Computational Biology |
Pseudocounts for transcription factor binding sites
1Department of Medical Genome Sciences, Graduate School of Frontier Sciences, University of Tokyo, 5-1-5 Kashiwanoha, Kashiwa, Chiba 277-8562, 2Computational Biology Research Center, Institute for Advanced Industrial Science and Technology, Tokyo 135-0064, 3Human Genome Center, Institute of Medical Science, University of Tokyo, 4-6-1 Shirokanedai, Minato-ku, Tokyo 108-8639 and 4Institute for Bioinformatics Research and Development (BIRD), Japan Science and Technology Agency (JST), 5-3 Yonbancho, Chiyoda-ku, Tokyo 1002-0081, Japan
*To whom correspondence should be addressed. Tel: +81 3 5449 5131; Fax: +81 3 5449 5133; Email: knakai{at}ims.u-tokyo.ac.jp
Received September 24, 2008. Revised November 12, 2008. Accepted December 5, 2008.

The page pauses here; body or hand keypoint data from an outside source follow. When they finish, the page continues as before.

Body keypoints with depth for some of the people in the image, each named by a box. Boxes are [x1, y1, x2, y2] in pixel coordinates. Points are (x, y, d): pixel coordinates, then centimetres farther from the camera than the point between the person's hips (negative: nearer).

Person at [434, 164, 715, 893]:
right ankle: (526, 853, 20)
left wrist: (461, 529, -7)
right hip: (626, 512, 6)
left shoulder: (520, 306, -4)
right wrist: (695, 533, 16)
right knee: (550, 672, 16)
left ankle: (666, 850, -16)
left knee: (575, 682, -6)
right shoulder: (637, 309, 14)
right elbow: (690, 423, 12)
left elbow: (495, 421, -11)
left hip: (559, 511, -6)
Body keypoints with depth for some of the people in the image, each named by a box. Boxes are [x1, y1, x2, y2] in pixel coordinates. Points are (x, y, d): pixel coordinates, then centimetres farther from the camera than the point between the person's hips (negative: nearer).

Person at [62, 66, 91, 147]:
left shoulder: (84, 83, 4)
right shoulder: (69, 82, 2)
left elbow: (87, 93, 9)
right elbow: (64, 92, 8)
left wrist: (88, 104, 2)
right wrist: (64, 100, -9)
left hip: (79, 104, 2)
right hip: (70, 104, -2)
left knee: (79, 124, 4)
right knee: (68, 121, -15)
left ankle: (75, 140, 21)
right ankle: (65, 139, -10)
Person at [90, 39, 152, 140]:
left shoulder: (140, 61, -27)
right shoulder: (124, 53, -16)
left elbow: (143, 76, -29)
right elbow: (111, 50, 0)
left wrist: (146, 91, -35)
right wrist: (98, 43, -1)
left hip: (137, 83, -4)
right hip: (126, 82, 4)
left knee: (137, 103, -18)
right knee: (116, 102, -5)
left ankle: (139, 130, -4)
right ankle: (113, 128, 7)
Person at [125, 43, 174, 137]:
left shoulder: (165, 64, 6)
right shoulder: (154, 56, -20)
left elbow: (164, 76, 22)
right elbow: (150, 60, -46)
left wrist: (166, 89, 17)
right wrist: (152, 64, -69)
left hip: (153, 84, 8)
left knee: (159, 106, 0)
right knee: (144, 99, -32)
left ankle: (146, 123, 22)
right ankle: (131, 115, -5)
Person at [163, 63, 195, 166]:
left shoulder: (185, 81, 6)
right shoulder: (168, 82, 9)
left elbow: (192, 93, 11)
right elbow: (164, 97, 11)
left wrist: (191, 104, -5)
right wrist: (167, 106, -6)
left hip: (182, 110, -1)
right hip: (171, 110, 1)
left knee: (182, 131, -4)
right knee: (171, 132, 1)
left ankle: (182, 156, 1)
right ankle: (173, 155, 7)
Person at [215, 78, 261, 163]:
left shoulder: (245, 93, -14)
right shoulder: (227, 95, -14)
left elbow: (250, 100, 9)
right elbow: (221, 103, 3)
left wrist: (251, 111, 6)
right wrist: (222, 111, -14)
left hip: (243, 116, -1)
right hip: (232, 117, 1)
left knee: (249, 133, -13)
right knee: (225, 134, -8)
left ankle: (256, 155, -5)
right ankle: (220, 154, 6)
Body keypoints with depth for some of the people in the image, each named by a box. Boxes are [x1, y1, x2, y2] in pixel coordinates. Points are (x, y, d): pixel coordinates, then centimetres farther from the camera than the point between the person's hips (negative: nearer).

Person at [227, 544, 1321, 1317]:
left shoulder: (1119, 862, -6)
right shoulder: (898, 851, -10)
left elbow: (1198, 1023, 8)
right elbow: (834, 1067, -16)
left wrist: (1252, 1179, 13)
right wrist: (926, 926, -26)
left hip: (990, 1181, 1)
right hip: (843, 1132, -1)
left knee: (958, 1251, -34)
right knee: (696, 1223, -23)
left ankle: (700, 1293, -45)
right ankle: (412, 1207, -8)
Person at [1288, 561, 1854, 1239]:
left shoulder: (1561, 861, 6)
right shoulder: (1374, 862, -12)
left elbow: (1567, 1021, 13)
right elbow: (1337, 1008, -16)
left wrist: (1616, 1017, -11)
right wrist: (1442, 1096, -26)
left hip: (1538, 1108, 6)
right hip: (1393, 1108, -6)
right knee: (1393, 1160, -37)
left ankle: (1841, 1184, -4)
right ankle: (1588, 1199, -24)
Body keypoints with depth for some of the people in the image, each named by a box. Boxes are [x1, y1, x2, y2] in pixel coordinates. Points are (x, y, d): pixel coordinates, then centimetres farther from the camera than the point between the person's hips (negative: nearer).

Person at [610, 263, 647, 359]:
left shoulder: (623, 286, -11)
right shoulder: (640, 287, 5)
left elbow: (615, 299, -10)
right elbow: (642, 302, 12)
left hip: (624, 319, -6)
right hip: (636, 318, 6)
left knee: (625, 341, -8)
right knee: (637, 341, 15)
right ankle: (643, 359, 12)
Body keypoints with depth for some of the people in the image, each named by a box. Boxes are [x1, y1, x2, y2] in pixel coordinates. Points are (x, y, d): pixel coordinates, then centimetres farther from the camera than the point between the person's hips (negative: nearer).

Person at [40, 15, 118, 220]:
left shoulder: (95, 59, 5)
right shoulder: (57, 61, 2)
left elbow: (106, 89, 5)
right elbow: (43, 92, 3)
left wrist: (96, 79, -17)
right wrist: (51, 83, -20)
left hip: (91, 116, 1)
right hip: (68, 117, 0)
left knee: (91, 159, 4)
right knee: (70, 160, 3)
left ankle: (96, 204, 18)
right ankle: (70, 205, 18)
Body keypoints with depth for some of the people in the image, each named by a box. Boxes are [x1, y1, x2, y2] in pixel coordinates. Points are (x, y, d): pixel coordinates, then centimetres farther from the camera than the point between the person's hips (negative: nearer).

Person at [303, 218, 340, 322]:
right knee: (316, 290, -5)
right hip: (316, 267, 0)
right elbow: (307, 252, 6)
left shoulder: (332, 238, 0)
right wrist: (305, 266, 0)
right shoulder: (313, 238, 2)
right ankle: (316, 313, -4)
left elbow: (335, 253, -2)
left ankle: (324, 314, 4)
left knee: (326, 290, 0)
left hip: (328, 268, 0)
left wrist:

To represent the sequence specificity of transcription factors, the position weight matrix (PWM) is widely used. In most cases, each element is defined as a log likelihood ratio of a base appearing at a certain position, which is estimated from a finite number of known binding sites. To avoid bias due to this small sample size, a certain numeric value, called a pseudocount, is usually allocated for each position, and its fraction according to the background base composition is added to each element. So far, there has been no consensus on the optimal pseudocount value. In this study, we simulated the sampling process by artificially generating binding sites based on observed nucleotide frequencies in a public PWM database, and then the generated matrix with an added pseudocount value was compared to the original frequency matrix using various measures. Although the results were somewhat different between measures, in many cases, we could find an optimal pseudocount value for each matrix. These optimal values are independent of the sample size and are clearly correlated with the entropy of the original matrices, meaning that larger pseudocount vales are preferable for less conserved binding sites. As a simple representative, we suggest the value of 0.8 for practical uses.